Document segment.
This is a controversial stance: an economic downturn is not generally seen by economists as the right time to cut back on government spending. “They’re about as wrong as it’s possible to be,” said Robert Reich, Bill Clinton’s first secretary of labor, when asked about the Republicans’ statements on Monday. Bruce Bartlett, a conservative economist who wrote a book critical of George W. Bush’s spending, could not name many peers who believe that smaller deficits and less spending are the way to combat economic downturns. “It’s a total double-standard,” said Bartlett. “Republicans deficits stimulate, Democratic deficits don’t.”

Brian Riedl, the lead budget analyst for the Heritage Foundation, disagreed that the economics of deficit spending were quite this simple. “Is the assumption that expanding government is good for economic growth?” asked Riedl. “If that worked, France and Germany would have spent the last 25 years as the strongest economies in the world, instead of watching the United States grow at a faster rate.”

Riedl is pretending to not be familiar with the argument that when an economy is in recession an increased budget deficit can lead to increased economic growth. A minority of people don’t believe this is correct, but it’s impossible to believe that a grown man who participates in economic policy debates for a living would actually be unfamiliar with it and present this alternative hypothesis. Apparently, Riedl thinks it’s more important to curry favor with the wingnut caucus on the Hill than to inform the public. And apparently he thinks the best way to do this is to make himself look like an idiot. It’s an interesting statement.

For the record, however, the most-taxed countries on Earth (i.e., the countries where revenue is the highest percent of GDP) are in order:

  1. Denmark
  2. Sweden
  3. Belgium
  4. France
  5. Norway

In terms of per capita GDP these are, respectively, the 4th, 9th, 14th, 15th, and 3rd richest countries on earth while the United States is 17th. Of course in part that’s an exchange rate phenomenon and if you use PPP adjustments rather than market exchange rates, the U.S. looks better. On the other hand, if you peer into the future it seems to me that exchange rate comparisons are likely to make us look even worse in years to come. The high-tax five also do very well on things like the U.N. Human Development index.

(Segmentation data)
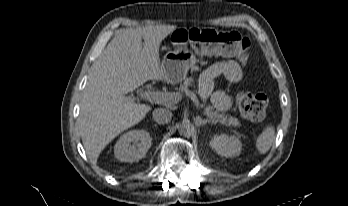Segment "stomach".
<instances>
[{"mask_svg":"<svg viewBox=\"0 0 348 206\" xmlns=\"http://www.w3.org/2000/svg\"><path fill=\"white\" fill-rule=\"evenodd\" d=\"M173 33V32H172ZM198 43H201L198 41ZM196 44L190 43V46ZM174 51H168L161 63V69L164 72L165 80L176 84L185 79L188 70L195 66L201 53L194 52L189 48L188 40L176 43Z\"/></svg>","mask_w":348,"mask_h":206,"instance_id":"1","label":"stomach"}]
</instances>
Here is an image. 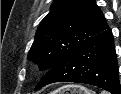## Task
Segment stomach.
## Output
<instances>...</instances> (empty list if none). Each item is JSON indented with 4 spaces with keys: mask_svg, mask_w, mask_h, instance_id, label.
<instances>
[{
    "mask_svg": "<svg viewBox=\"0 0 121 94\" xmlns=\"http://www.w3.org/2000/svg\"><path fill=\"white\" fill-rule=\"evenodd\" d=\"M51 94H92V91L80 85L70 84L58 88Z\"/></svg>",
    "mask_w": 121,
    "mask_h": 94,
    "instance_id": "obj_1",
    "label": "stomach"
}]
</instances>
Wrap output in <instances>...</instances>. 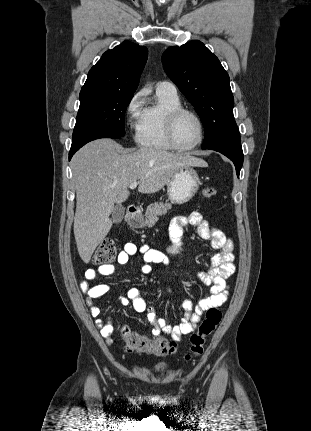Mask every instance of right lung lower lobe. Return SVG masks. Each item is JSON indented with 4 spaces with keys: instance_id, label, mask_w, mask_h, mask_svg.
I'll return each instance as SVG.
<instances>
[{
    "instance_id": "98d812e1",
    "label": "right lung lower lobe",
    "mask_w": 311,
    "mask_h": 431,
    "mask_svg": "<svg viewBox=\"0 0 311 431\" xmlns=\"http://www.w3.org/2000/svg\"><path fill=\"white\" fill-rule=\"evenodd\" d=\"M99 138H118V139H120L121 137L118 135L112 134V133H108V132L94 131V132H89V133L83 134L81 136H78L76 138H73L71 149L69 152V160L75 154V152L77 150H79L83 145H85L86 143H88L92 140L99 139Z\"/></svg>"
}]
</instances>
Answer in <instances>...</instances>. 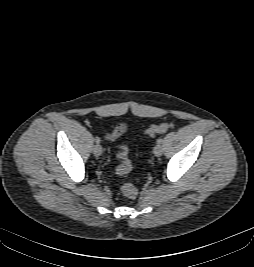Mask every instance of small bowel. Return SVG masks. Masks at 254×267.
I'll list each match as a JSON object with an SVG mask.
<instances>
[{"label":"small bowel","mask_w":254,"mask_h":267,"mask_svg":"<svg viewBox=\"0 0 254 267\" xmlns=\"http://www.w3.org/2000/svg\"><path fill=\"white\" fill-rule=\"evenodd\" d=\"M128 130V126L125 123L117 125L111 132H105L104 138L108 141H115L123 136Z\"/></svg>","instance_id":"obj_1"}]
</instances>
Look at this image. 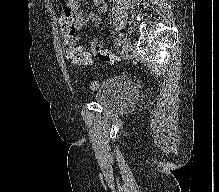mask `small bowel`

Objectives.
1. Reproduce the passage of the deficit spending excerpt from "In terms of" up to and including "Human Development index.".
2. Answer these questions using the deficit spending excerpt.
(a) Who served as Bill Clinton's first secretary of labor?
(b) What position does Brian Riedl hold?
(c) Which country is fourth on the list of the most-taxed countries?
3. In one to three sentences, explain why Brian Riedl doubts that expanding government is good for economic growth, according to the deficit spending excerpt.
Rely only on the text when answering.

Solved tasks.
1.
In terms of per capita GDP these are, respectively, the 4th, 9th, 14th, 15th, and 3rd richest countries on earth while the United States is 17th. Of course in part that’s an exchange rate phenomenon and if you use PPP adjustments rather than market exchange rates, the U.S. looks better. On the other hand, if you peer into the future it seems to me that exchange rate comparisons are likely to make us look even worse in years to come. The high-tax five also do very well on things like the U.N. Human Development index.

2.
(a) Robert Reich.
(b) He is the lead budget analyst for the Heritage Foundation.
(c) France.

3. Riedl argues that if expanding government worked, France and Germany would have spent the last 25 years as the strongest economies in the world. Instead, they watched the United States grow at a faster rate.